= James (Jack) Cummins =

James (Jack) Cummins (1773–1849) was a Texas farmer, public official and a colonist of Stephen F. Austin's first settlement in Texas.

==Early life and family==
James (Jack) Cummins was born circa 1773. He became interested in Texas from as early as July 15, 1819, while operating a salt business on the south side of the Caddo River in Arkansas. He was in Texas before June 1822 and settled on the east bank of the Colorado River, opposite the community at Beason's Ferry, site of the present town of Columbus. While he was returning east to gather his family, an Indian raid destroyed his corn crop, leaving them without provisions when they arrived. Cummins and his wife, Rebecca, were the parents of six children.

==Career==
He became mayor (alcalde) of San Felipe de Austin on August 16, 1823, and served for four years. On July 5, 1824, as one of Stephen F. Austin's Old Three Hundred, he was granted six leagues and a labor of land in current Colorado and Austin counties. A land bonus was granted to him for his efforts to build both a lumber and grist mill in the new colony. The census of March 1826 listed him as a farmer and stock raiser aged over fifty. His home was a community center on the Colorado River, and he took an active part in all colonial affairs, serving on committees, drafting petitions, and carrying on extensive correspondence with Stephen F. Austin.
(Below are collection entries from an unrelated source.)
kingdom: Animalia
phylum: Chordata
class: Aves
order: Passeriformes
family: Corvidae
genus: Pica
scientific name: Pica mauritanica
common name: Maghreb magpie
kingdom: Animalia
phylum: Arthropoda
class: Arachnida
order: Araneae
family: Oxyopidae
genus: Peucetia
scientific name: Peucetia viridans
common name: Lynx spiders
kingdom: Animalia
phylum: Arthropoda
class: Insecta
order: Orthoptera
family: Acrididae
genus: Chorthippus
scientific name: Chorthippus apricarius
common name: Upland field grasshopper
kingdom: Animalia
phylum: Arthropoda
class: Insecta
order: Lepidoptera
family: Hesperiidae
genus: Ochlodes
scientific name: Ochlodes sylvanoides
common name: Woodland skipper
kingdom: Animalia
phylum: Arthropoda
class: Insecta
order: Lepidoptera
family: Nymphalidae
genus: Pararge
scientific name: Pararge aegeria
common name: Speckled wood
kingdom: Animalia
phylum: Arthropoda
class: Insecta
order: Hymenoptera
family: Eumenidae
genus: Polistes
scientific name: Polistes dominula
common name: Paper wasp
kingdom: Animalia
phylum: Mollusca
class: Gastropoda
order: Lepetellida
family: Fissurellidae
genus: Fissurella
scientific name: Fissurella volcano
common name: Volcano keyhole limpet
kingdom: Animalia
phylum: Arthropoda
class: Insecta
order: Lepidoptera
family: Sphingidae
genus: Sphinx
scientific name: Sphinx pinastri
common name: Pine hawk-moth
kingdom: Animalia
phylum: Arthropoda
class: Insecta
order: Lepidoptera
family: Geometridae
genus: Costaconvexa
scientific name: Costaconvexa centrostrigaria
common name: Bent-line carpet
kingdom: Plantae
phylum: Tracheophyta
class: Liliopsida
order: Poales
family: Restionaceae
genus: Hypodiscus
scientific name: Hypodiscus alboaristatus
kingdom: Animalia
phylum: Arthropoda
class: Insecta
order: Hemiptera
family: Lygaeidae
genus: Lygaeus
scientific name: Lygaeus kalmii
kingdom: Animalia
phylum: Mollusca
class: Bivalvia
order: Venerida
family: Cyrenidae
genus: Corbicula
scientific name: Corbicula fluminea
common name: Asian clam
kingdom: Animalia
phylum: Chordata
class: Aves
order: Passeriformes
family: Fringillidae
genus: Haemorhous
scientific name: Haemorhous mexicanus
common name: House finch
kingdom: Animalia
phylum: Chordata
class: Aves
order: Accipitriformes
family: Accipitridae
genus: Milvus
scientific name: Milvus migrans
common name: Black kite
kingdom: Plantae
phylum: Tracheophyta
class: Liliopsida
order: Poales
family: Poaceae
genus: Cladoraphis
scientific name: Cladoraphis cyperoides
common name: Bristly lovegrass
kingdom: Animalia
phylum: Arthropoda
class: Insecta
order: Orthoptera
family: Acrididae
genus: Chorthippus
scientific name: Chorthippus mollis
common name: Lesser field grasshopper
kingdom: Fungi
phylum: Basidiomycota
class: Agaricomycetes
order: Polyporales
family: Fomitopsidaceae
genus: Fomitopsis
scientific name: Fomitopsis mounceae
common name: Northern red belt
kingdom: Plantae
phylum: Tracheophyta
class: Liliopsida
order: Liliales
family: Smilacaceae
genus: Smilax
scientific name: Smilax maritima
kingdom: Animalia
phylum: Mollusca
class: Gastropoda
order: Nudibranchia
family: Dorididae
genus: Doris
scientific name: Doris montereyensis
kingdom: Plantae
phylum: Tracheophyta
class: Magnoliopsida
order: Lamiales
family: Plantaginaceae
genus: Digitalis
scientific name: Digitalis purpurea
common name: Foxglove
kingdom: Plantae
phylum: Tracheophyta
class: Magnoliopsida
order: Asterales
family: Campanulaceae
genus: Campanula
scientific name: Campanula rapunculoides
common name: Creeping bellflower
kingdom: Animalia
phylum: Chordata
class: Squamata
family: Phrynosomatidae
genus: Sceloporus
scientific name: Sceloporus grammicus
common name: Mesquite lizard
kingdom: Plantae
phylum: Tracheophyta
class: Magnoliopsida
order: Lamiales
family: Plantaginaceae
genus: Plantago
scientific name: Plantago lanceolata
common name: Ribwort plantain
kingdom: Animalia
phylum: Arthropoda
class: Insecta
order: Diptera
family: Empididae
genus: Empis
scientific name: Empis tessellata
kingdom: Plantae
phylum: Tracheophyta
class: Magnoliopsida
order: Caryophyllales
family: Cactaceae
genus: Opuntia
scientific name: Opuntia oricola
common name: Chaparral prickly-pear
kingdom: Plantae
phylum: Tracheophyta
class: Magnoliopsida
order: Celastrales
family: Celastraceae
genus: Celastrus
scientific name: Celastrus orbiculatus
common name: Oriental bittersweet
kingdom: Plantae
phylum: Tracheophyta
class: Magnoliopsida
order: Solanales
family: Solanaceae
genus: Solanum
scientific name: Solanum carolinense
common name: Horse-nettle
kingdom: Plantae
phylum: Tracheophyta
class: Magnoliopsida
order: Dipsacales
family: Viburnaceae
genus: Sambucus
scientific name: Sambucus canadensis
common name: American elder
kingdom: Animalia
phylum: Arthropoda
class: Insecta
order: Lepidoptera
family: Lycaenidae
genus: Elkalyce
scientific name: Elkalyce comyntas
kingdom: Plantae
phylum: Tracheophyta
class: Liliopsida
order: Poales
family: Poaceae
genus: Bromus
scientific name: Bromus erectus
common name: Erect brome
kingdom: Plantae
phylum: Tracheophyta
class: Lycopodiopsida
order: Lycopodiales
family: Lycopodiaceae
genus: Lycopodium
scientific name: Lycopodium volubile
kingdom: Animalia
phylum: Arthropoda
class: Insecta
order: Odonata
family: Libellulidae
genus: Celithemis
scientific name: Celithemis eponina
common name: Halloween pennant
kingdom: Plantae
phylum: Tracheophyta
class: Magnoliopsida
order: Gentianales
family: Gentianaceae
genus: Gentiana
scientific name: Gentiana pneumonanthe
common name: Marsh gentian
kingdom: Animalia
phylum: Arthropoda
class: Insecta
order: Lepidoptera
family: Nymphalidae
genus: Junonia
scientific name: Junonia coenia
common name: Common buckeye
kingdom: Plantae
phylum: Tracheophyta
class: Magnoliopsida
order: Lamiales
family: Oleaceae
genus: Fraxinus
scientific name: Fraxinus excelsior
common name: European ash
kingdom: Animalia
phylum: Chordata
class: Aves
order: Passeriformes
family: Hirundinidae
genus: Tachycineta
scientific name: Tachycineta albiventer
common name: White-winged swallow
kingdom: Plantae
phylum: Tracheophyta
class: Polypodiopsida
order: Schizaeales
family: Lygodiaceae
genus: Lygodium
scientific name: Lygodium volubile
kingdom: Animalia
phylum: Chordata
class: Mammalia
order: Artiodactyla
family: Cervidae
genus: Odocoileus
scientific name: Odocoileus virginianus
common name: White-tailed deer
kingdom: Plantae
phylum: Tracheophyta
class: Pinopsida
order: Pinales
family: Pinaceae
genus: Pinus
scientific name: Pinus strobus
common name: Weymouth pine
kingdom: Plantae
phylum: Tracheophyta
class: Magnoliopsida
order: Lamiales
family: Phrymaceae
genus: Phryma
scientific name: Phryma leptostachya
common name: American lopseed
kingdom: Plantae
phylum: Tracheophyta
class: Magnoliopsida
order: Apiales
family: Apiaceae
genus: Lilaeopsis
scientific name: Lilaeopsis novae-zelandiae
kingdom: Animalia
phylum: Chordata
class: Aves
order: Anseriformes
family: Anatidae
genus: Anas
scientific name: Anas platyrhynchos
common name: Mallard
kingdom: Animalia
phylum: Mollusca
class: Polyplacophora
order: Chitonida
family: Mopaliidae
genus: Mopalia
He was with the group of settlers who went to Nacogdoches to put down the Fredonian Rebellion, but was too old to fight in the Texas Revolution. He lived on Cummins Creek, now in Colorado County, until his death in 1849.

==Citations==
- Eugene C. Barker, ed., The Austin Papers (3 vols., Washington: GPO, 1924–28).
- Eugene C. Barker, ed., "Minutes of the Ayuntamiento of San Felipe de Austin, 1828–1832," 12 parts, Southwestern Historical Quarterly 21–24 (January 1918-October 1920).
- Lester G. Bugbee, "The Old Three Hundred: A List of Settlers in Austin's First Colony," Quarterly of the Texas State Historical Association 1 (October 1897). Colorado County Historical Commission, Colorado County Chronicles from the Beginning to 1923 (2 vols., Austin: Nortex, 1986).